Reproducibility Index

Notice: The reproducibility variables underlying each score are classified using an automated LLM-based pipeline, validated against a manually labeled dataset. LLM-based classification introduces uncertainty and potential bias; scores should be interpreted as estimates. Full accuracy metrics and methodology are described in Coakley et alK. L. Coakley, T. Snelleman, H. Hoos, and O. E. Gundersen, "The embrace of open science: An analysis of a decade of AI research and 56 800 conference papers," Under Review, 2026..

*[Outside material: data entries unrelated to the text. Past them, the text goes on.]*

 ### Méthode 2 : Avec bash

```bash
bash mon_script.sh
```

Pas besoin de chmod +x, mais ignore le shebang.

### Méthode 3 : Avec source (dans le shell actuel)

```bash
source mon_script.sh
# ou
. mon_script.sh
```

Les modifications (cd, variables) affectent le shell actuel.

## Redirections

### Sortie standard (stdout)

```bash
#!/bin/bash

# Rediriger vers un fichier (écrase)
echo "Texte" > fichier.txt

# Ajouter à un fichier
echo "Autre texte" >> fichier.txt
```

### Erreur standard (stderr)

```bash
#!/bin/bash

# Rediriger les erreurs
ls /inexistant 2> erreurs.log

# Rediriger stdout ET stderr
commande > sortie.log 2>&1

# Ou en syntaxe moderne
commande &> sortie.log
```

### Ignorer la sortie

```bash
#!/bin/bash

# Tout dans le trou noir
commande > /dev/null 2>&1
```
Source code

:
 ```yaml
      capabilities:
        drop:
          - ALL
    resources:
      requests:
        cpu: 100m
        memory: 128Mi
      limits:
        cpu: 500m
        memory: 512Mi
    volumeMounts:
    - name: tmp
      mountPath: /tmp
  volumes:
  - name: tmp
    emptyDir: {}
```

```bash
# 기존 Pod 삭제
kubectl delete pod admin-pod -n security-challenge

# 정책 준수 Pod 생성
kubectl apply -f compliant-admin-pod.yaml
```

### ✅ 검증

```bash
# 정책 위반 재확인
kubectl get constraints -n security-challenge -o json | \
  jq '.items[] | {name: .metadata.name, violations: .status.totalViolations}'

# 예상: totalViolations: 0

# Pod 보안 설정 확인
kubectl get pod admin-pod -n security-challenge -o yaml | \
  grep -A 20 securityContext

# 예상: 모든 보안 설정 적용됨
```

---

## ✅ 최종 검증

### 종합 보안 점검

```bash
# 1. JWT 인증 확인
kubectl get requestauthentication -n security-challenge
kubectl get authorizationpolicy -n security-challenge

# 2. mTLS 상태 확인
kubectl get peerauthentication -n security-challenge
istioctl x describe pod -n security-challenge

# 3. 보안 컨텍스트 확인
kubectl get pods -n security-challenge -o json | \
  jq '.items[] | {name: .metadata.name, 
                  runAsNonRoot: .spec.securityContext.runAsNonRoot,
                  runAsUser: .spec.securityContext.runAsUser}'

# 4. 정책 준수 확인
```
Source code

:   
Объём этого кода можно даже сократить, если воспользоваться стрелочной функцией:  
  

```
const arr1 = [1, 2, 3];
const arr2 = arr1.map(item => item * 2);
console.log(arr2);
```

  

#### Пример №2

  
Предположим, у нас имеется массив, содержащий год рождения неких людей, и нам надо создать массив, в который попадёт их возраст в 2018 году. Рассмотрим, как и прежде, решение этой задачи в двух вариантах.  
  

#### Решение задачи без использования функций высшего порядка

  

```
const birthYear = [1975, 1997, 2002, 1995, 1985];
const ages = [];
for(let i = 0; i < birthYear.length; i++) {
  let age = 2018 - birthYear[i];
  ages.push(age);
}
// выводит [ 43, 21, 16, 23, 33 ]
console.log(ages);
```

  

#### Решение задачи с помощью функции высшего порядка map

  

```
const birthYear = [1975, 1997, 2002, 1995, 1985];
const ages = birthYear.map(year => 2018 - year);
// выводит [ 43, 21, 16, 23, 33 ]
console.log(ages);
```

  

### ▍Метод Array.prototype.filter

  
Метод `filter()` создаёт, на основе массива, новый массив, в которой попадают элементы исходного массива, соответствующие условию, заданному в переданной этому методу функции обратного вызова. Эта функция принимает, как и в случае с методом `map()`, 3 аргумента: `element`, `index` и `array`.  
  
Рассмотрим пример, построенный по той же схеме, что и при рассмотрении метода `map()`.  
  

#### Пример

Adapting Behavior via Intrinsic Reward: A Survey and Empirical Study

Authors: Cam Linke, Nadia M. Ady, Martha White, Thomas Degris, Adam White

JAIR 2020 | Venue PDF | LLM Run Details

Reproducibility Variable	Result	LLM Response
Research Type	Experimental	The paper is titled "Adapting Behavior via Intrinsic Reward: A Survey and Empirical Study". It includes sections such as "7. Experimental Setup", "8. Experiment One: Drifter-Distractor", "9. Experiment Two: Switched Drifter-Distractor Problem", and "10. Experiment Three: Jumpy Eight-Action Problem", which describe conducting experiments, analyzing data, and reporting performance using figures and tables.
Researcher Affiliation	Collaboration	Authors Cam Linke, Nadia M. Ady, and Martha White are affiliated with the University of Alberta (academic). Authors Thomas Degris and Adam White are affiliated with DeepMind (industry), with Adam White also affiliated with the University of Alberta. This mix of academic and industry affiliations indicates a collaboration.
Pseudocode	Yes	The paper includes a clearly labeled algorithm block: "Algorithm 1 : The Autostep algorithm specialized to stateless prediction" in Section 4.
Open Source Code	Yes	The paper states: "To enable the reader to do this on their own, we have provided a python notebook to explore the full set of data, at http://jair.adaptingbehavior.com ."
Open Datasets	Yes	The paper describes generating custom datasets for its experiments, for which access is provided: "In this paper, we investigate and compare diﬀerent intrinsic reward mechanisms in a new bandit-like parallel-learning testbed." and "To enable the reader to do this on their own, we have provided a python notebook to explore the full set of data, at http://jair.adaptingbehavior.com ."
Dataset Splits	No	The paper describes a synthetic, online learning environment where data is generated continuously over time steps for experiments (e.g., "Phase one lasts for 50,000 time steps, then targets are permuted and remain ﬁxed for the remainder of the experiment (another 100,000 steps)"). It does not specify static training/validation/test splits for a fixed dataset, but rather the duration and phases of a simulation.
Hardware Specification	No	The paper does not provide specific hardware details (e.g., GPU/CPU models, memory specifications) used for running its experiments. It describes the experimental setup and algorithms but not the underlying computing resources.
Software Dependencies	No	The paper mentions using a "python notebook" and references algorithms like "Gradient Bandit" and "Dynamic Thompson Sampling" and "Autostep algorithm" but does not specify version numbers for Python or any particular libraries, frameworks, or solvers.
Experiment Setup	Yes	The paper provides extensive details on the experimental setup in Section 7 and Table 5, including specific hyperparameter configurations for the behavior agent (step-size α, average reward rate αr), prediction learners (step-size αp, meta learning-rate κ), and intrinsic rewards (smoothing parameter β, window lengths η and τ).